**WORK TO COMPLETE**
#1 Say whether each statement below agrees with the Hacker News thread on healthcare data formats, answering yes or no and quoting the deciding words of the thread. (a) HL7 messages use pipes and carets as field separators. (b) In the weighing scale example, the EMR has a field for BMI. (c) The healthcare software landscape is compared to the greater software industry after 2010.
#2 Reproduce, word for word, everything in the Hacker News thread from "If your internal schema has higher" down to "data imputation, etc.".

**DOCUMENT PASSAGE**
# # # # #

Hacker News new | ask | show | jobs
by rpedela 4105 days ago
I think the data format is more the problem. What you describe is a problem, but of the annoying sort. If all the vendors spoke JSON (or some common, generic format) then you would only need to figure out a mapping for each vendor to your unified, internal schema. Granted it would be time-consuming because of the high dimensionality but it is doable. Instead they each have their own data format and in some cases binary and proprietary which is the worst combination. And they may not be willing to share a data format spec for some reason so you have to reverse-engineer their format.

Regarding my last statement, overall the healthcare software landscape feels like pre-2000 in the greater sofware industry where everyone is trying to build every possible product to own every market and there is little or no cooperation.

1 comments

I would actually think otherwise. The message format standard commonly used to pass HL7 messages right now are quite easy to parse, it is basically a CSV file using pipes and carets as field separators. Any technology worth integrating right now speaks HL7 one way of another already. Even if some reverse-engineering is needed, it is a 100% technical endeavour that does not need any political buy-in (except budgeting) - this is what I like to define as "annoying sort of a problem".

> If all the vendors spoke JSON (or some common, generic format) then you would only need to figure out a mapping for each vendor to your unified, internal schema.

This is not easy at all if your internal schema has less fidelity/dimensionality than the vendor. Expanding on my example above, suppose you have a smart weighing scale a la Withings scale that integrates with the EMR. The weighing scale has the patient's height input so it is able to send BMI <http://en.wikipedia.org/wiki/Body_mass_index> reading to the EMR as well. However, your EMR does not have a field for BMI because it is a computed/derived value of weight and height.

If your internal schema has higher fidelity than the vendor, you also are forced to impute data - this is not as bad but may cause unintended behaviours as well. A contrived example: the weighing scale only has the patient's identity information. However in your EMR the weight readings can only be stored associated with a visit/encounter (aka a hospital stay or appointment). You can associate the reading with the last open visit/encounter, but this will have undesirable repercussions e.g. during system downtime (it might become associated with the wrong visit).

There are ways to solve the above integration issue but they would cost a lot and may significantly impact the EMR all the way to end-user UI. So it is not only a technical issue but also whether the users are comfortable with the amount of complexity introduced in the UI, data imputation, etc.

I think the big assumption I was making, and probably should have said is that you have complete control over your own internal schema. The sort of control that allows you to modify that internal schema to incorporate a new vendor's schema regardless if it is more or less complex. If you don't have that control then yes it is a very difficult problem.

# # # # #

**DATASET RECORDS**
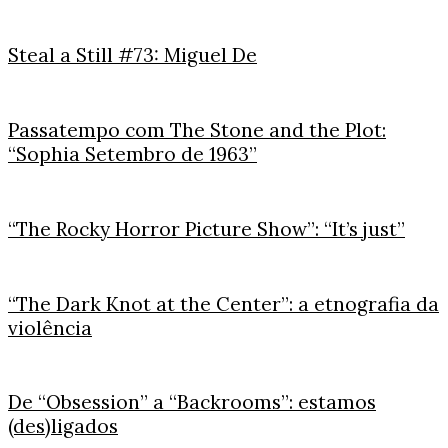
Steal a Still #73: Miguel De
Passatempo com The Stone and the Plot:
“Sophia Setembro de 1963”
“The Rocky Horror Picture Show”: “It’s just”
“The Dark Knot at the Center”: a etnografia da
violência
De “Obsession” a “Backrooms”: estamos
(des)ligados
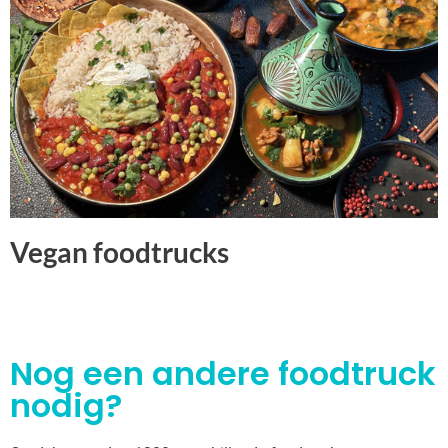
Vegan foodtrucks
Nog een andere foodtruck
nodig?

# # # # #

**SOLUTIONS BELOW**
#1
(a) Yes: "it is basically a CSV file using pipes and carets as field separators"
(b) No: "your EMR does not have a field for BMI because it is a computed/derived value of weight and height"
(c) No: "feels like pre-2000 in the greater sofware industry"

#2
If your internal schema has higher fidelity than the vendor, you also are forced to impute data - this is not as bad but may cause unintended behaviours as well. A contrived example: the weighing scale only has the patient's identity information. However in your EMR the weight readings can only be stored associated with a visit/encounter (aka a hospital stay or appointment). You can associate the reading with the last open visit/encounter, but this will have undesirable repercussions e.g. during system downtime (it might become associated with the wrong visit).

There are ways to solve the above integration issue but they would cost a lot and may significantly impact the EMR all the way to end-user UI. So it is not only a technical issue but also whether the users are comfortable with the amount of complexity introduced in the UI, data imputation, etc.